Em oposição a esse formato, “eu reajo às notícias como quem está assistindo pela primeira vez. Aliás, muitas vezes, eu estou realmente assistindo àquela notícia pela primeira vez. Fico indignado, irritado e não redijo comentários, falo o que me vem”.
“Acho que é a tentativa inconsciente da dessacralização da bancada. Sou contra essa coisa de colocar o âncora olhando do alto para a humanidade”, disse o jornalista.
Premiações e câncer de pele
Ao longo da carreira, Boechat ganhou algumas das principais premiações do jornalismo brasileiro, entre os quais três prêmios Esso e vários prêmios Comunique-se.
Em 2015, venceu pela segunda vez o prêmio “Os + Admirados jornalistas brasileiros” em votações realizadas entre jornalistas e profissionais de comunicação.

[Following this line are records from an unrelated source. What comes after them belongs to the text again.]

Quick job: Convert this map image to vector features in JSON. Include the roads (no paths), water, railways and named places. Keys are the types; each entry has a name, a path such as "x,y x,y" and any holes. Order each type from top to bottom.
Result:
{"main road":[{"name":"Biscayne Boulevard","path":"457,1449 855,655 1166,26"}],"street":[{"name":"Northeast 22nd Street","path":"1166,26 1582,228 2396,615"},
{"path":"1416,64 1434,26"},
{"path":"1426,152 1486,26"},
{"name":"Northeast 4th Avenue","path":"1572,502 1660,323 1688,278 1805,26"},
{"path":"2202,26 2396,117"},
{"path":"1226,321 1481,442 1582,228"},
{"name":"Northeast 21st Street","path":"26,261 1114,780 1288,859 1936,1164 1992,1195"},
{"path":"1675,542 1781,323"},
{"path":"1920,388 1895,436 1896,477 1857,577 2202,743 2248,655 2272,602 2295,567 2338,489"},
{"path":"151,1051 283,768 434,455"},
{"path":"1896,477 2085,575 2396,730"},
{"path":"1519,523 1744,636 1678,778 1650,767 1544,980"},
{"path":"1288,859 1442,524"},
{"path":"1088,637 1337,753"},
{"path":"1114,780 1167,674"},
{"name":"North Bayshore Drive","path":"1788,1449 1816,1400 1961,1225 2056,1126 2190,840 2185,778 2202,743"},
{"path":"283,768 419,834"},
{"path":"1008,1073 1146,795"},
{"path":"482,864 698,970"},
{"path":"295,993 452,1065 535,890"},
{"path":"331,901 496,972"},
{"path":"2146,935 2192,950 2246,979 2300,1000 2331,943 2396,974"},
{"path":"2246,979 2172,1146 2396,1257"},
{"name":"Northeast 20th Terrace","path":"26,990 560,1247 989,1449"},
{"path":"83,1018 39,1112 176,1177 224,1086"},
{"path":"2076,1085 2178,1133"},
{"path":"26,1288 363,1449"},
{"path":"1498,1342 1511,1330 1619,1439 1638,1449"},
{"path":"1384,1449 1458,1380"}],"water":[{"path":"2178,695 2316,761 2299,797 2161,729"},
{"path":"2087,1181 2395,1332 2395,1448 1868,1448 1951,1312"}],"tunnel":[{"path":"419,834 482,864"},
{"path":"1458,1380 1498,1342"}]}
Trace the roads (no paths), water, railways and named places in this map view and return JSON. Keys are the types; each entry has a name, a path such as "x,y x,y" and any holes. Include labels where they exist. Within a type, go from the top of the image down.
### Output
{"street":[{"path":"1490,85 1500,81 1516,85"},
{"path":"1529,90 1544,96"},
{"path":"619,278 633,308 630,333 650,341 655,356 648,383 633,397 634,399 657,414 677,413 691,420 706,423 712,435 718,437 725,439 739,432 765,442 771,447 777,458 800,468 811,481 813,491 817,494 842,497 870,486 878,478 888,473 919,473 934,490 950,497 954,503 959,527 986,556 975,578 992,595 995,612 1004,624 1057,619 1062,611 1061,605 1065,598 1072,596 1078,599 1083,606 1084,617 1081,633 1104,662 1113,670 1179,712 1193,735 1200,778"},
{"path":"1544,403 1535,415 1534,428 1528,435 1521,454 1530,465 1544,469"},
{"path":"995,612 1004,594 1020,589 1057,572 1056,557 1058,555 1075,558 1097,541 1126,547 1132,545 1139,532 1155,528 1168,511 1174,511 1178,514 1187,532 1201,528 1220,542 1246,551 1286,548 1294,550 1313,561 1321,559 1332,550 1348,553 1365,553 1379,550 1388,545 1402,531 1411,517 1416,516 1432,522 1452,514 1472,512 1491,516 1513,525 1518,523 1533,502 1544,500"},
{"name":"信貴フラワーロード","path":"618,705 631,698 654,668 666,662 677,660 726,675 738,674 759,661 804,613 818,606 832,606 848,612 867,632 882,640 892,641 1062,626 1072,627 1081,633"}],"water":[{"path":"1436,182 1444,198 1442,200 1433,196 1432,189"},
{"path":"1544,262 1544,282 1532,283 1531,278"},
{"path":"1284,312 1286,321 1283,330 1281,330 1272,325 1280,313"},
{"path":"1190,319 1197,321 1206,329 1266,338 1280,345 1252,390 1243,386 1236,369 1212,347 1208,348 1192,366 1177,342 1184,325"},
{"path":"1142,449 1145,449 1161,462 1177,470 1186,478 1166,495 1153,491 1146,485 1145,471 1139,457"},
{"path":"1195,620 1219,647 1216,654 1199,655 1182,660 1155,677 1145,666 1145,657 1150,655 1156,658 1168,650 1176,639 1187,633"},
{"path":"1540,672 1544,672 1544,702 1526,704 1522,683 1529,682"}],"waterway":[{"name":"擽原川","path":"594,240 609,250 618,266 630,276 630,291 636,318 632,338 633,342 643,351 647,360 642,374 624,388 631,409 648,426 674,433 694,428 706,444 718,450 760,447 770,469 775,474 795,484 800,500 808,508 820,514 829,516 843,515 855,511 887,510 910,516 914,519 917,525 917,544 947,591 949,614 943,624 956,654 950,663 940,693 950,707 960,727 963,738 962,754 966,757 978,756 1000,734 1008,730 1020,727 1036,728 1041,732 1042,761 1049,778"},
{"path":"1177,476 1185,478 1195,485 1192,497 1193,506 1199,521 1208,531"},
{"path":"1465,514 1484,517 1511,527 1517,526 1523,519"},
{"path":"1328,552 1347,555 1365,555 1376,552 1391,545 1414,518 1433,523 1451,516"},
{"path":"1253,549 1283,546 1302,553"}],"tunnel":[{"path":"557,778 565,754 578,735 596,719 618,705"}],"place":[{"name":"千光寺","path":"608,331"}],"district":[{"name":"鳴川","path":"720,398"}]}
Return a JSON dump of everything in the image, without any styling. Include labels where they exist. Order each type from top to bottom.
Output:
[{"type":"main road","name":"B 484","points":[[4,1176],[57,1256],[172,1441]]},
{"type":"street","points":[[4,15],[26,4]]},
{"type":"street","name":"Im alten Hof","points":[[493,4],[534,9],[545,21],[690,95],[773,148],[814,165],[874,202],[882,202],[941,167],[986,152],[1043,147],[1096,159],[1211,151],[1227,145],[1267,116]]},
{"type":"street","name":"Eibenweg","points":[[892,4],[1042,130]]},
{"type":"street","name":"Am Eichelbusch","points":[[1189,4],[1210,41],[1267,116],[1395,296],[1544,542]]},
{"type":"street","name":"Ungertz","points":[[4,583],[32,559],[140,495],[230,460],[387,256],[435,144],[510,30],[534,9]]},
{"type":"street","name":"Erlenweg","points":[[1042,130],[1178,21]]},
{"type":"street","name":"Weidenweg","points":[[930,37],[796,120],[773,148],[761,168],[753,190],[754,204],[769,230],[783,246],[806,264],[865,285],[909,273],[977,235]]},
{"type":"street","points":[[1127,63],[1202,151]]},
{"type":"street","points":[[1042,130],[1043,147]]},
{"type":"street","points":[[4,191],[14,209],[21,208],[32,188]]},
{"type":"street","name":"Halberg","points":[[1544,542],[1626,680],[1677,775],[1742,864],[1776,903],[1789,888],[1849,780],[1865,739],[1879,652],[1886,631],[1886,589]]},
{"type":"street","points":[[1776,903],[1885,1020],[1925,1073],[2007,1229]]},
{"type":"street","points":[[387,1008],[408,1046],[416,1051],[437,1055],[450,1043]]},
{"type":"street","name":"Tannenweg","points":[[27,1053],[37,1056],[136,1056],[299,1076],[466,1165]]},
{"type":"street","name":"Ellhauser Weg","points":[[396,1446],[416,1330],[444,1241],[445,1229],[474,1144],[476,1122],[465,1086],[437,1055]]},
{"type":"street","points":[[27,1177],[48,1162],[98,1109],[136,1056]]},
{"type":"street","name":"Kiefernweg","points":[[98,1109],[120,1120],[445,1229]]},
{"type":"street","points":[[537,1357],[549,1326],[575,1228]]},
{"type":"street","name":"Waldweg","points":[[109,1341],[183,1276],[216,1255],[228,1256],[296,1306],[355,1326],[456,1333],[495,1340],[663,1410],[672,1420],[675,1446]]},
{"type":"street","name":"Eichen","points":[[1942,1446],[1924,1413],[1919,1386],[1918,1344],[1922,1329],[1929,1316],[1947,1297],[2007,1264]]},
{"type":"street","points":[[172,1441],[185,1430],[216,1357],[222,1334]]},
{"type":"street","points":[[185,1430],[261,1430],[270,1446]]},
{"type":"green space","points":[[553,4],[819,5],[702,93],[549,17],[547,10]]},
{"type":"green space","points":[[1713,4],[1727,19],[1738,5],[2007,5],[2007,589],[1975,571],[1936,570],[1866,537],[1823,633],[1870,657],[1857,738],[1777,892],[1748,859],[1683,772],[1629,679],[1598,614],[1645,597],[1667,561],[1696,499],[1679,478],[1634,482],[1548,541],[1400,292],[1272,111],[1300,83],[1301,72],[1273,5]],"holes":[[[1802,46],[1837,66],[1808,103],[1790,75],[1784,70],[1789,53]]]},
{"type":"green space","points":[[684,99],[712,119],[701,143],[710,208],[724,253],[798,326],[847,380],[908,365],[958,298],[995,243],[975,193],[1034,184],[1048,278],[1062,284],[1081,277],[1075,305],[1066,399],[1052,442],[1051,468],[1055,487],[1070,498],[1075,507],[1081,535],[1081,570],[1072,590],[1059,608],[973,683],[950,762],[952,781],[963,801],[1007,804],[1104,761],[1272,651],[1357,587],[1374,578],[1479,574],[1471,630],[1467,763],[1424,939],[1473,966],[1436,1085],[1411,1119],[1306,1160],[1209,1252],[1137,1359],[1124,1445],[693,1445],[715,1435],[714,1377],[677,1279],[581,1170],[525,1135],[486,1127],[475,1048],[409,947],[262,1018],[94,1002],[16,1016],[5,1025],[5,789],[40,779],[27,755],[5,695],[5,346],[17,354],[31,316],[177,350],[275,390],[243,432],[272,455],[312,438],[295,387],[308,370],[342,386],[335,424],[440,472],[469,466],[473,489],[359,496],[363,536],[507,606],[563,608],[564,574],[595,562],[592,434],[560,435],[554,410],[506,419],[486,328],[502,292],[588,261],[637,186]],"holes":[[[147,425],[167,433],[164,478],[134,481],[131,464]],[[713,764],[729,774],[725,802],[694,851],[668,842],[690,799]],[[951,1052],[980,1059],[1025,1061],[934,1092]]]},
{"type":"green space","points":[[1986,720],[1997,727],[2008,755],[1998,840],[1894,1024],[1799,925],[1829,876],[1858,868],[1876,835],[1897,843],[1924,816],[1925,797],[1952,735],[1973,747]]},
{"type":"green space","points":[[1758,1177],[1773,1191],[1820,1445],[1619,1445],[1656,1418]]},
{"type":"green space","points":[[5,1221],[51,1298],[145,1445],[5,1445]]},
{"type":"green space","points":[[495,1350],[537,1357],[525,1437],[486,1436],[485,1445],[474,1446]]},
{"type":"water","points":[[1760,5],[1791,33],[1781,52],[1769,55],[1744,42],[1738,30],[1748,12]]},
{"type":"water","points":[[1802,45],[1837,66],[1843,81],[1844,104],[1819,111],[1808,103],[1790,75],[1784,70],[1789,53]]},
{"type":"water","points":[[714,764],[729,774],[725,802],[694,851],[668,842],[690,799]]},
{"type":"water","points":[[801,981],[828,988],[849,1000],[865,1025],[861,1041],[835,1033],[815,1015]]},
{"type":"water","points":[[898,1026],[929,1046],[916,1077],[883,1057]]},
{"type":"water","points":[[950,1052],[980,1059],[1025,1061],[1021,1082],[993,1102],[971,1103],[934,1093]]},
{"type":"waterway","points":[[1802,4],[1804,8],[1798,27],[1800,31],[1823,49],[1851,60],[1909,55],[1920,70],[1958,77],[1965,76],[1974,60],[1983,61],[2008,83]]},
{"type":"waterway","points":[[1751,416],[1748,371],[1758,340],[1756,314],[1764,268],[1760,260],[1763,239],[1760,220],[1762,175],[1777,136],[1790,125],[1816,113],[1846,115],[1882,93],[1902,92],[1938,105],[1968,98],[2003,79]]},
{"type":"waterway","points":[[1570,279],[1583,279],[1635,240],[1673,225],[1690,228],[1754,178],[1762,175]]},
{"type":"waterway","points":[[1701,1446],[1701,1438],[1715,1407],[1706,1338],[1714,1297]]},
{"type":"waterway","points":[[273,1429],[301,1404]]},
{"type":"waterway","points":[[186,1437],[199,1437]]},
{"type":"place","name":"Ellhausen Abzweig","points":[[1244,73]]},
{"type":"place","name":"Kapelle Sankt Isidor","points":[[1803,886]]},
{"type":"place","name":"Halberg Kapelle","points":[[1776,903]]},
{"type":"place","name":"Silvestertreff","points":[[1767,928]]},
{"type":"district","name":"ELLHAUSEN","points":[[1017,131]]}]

Idealizador do prêmio e criador do Portal dos Jornalistas, Eduardo Ribeiro diz que Boechat se destacou entre os colegas por ser capaz de combinar posturas críticas com comentários leves e bem humorados.
“Nos assuntos mais polêmicos, ele era muito duro, até de uma forma que chamava a atenção pela profundidade. Mas também tinha o lado do bom humor.”
Ribeiro lembra que, em 2015, Boechat contou no Facebook que havia retirado um câncer de pele na cabeça e divulgou uma campanha contra a doença. Apesar da gravidade do assunto, fez piada com os resultados do tratamento.
“Minha careca, como vocês podem ver, ficou zero quilômetro”, escreveu Boechat.